Somerset House Studios to present a new commission, A Riot in Three Acts, by artist, filmmaker and composer Imran Perretta using sound, sculpture and performance to reflect on the narratives of our urban spaces and the social inequality and racial violence that shape them.

Imran Perretta Photo Zora Küttner

This is the Somerset House Studios’ long-standing resident’s first major new work since 2019.

A Riot In Three Acts is a large-scale installation using the tropes and techniques of cinema, in the form of an expansive film set and cinematic score, to consider riots and civil uprisings that have occurred in response to systemic injustice experienced by marginalised communities. The exhibition provides a stage for the complex narratives that accompany such collective actions directed against the state, often spurred by racist policing, social deprivation, youth disenfranchisement and anti-war sentiment.

Researched and developed at Somerset House Studios over the course of two years, the work evolves from Perretta’s experience as a young person during the London Riots in 2011, initially, a response to police violence, which became a national uprising brought on by an age of endless austerity.

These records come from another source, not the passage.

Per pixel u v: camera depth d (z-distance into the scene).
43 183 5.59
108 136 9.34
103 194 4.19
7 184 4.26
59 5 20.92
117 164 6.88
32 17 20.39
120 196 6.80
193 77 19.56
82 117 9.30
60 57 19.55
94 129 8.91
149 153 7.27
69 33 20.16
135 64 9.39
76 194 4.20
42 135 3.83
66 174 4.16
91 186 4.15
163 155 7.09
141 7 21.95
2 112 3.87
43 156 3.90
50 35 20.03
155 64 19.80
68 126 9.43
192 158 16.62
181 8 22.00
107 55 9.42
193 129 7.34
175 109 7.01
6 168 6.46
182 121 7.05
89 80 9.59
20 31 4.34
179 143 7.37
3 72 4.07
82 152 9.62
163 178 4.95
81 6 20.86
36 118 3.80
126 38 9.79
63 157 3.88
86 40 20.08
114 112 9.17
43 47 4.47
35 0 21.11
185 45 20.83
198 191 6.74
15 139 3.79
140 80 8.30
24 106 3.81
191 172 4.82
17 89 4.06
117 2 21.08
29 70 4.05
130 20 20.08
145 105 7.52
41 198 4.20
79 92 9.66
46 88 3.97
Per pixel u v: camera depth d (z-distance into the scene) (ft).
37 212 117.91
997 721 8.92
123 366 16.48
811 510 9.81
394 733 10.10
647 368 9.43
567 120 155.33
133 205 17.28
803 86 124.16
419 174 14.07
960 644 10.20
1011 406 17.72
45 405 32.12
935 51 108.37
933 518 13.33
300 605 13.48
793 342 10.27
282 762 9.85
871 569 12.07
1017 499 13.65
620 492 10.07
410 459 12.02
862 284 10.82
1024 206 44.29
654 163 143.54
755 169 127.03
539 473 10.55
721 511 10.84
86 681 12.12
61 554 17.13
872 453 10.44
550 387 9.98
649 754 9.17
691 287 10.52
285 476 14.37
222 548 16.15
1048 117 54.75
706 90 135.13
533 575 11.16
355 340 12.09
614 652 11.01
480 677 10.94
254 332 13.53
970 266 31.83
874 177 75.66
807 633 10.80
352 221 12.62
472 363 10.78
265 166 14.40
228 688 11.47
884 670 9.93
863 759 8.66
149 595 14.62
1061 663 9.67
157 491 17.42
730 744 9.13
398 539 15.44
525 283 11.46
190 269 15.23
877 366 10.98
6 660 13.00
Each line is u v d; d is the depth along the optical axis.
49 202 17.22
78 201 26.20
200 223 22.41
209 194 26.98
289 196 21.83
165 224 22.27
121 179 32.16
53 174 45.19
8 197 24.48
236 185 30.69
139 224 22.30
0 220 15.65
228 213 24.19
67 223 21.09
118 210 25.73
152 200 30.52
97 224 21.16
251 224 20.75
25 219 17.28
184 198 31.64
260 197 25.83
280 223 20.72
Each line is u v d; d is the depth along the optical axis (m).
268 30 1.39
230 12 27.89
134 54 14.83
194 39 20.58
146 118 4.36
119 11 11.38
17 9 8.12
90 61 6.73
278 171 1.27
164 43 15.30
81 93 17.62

A Riot in Three Acts opens with Perretta’s old Blackberry handset on which he received broadcast messages during the days of the London Riots; the now-defunct Blackberry Messenger (BBM) platform was a key communication tool as one of the first end-to-end encrypted messaging services. The burning imagery presented on the handset is emblematic of the five days of civil uprising in cities across the country, following the shooting of Mark Duggan, an unarmed Black man, by police in Tottenham on 4 August 2011.

In the main space of the Lancaster Rooms, the film set consisting of a painted scenic backdrop and props replicates Reeves Corner as it exists today — a fenced-off area of disused scrubland. The site remains as a piece of highly contested land, representing at once a memorial ground to a historic family business, a haunting reminder of a community’s righteous anger, and the death of a dream for change and the end of austerity. After a decade of socioeconomic turmoil and the systematic erosion of public space and resources, it sits as one of many examples of a privately owned, suburban wasteland, forever awaiting (re)development, itself now an unofficial point of congregation for local people, a neglected location that could be in any UK city.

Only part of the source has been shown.